Aurora: The first exascale supercomputer in the US
The US may presently have the world’s most powerful supercomputer, yet it isn’t laying on its laurels. A global race is on to manufacture exascale supercomputers (frameworks fit for a quintillion calculations for each second) and today, Secretary of Energy Rick Perry reported Intel and sub-contractual worker Cray Computing will build the first such framework in the US. The supercomputer will be called Aurora, and Intel is meaning to convey it to the Department of Energy’s Argonne National Laboratory in the Chicago region in 2021.
“Achieving exascale is imperative, not only to better the scientific community, but also to better the lives of everyday Americans,” said Sec. Perry. “Aurora and the next generation of exascale supercomputers will apply [high-performance computing] and AI technologies to areas such as cancer research and climate modeling and veterans’ health treatments.”
Research made ready for the $500 million+ Aurora venture incorporates suicide preventive action (by breaking down hazard factors) and improving the capacity to “predict climate at a regional scale,” according to Rick Stevens, associate laboratory director for computing, environment and life sciences at Argonne. Scientists additionally would like to find materials that will help in the development of progressively proficient sun powered cells and create “extreme-scale cosmological simulations.”
The groups behind the task are not prepared to share explicit specialized specs (counting the supercomputer’s evaluated power utilization). Be that as it may, Aurora will utilize a forthcoming Intel Xeon Scalable processor, Intel Optane DC memory, the X compute architecture and Intel’s ONE API. Cray will likewise contribute its Shasta supercomputer framework, which incorporates in excess of 200 cupboards and the Slingshot interconnect.
In 2011, Intel had high any expectations of making exascale computing feasible by 2018, however that obviously didn’t exactly occur. As MIT Technology Review puts it, “Every person on Earth would have to do a calculation every second of every day for just over four years to match what an exascale machine will be able to do in a flash.”

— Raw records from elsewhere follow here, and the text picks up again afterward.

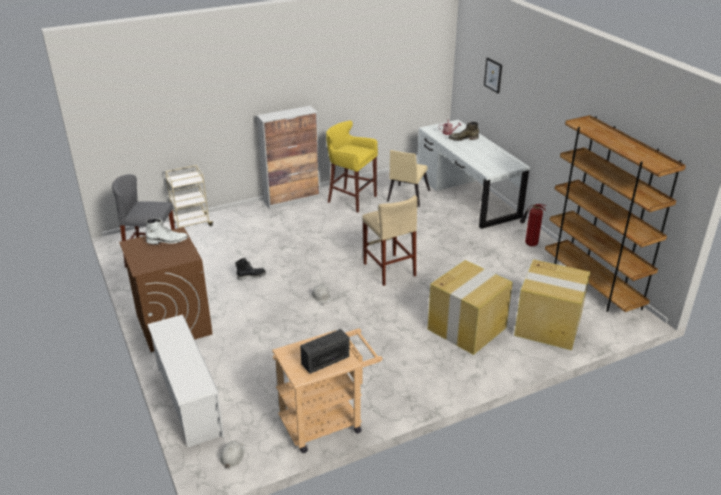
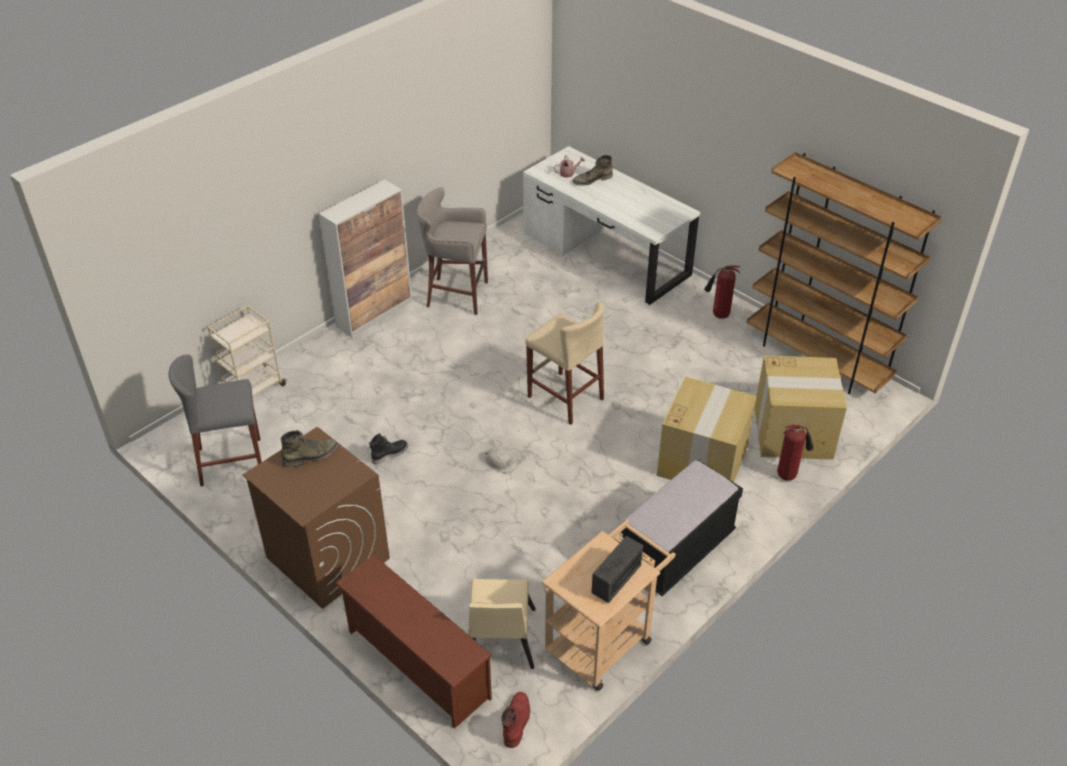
camera: 20 degrees left, 10 degrees up
white boot [146,218,188,244] -> green boot [281,430,338,468]
white shoe rack [147,315,224,448] -> brown shoe rack [335,555,493,729]
white hard hat [220,440,245,468] -> red boot [501,692,530,748]
yellow stool [326,121,378,212] -> grey stool [417,187,488,315]
beige chair [387,150,430,207] -> beige chair moved to [468,579,535,669]
picture [484,58,502,93] -> none
none -> black bench [621,460,743,596]
none -> fire extinguisher [777,424,813,481]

In June, the US grabbed back the most dominant supercomputer crown from China, which is one of the exascale computing leaders. The country reported a year ago it had prototyped exascale supercomputers, and the National Supercomputing Center hopes to manufacture such a framework “in the second half of 2020 or the main portion of 2021.” Japan trusts it will have an exascale supercomputer fully operational in 2021, while Europe is wanting to have exascale “performance systems based on EU technology by 2022-2023.”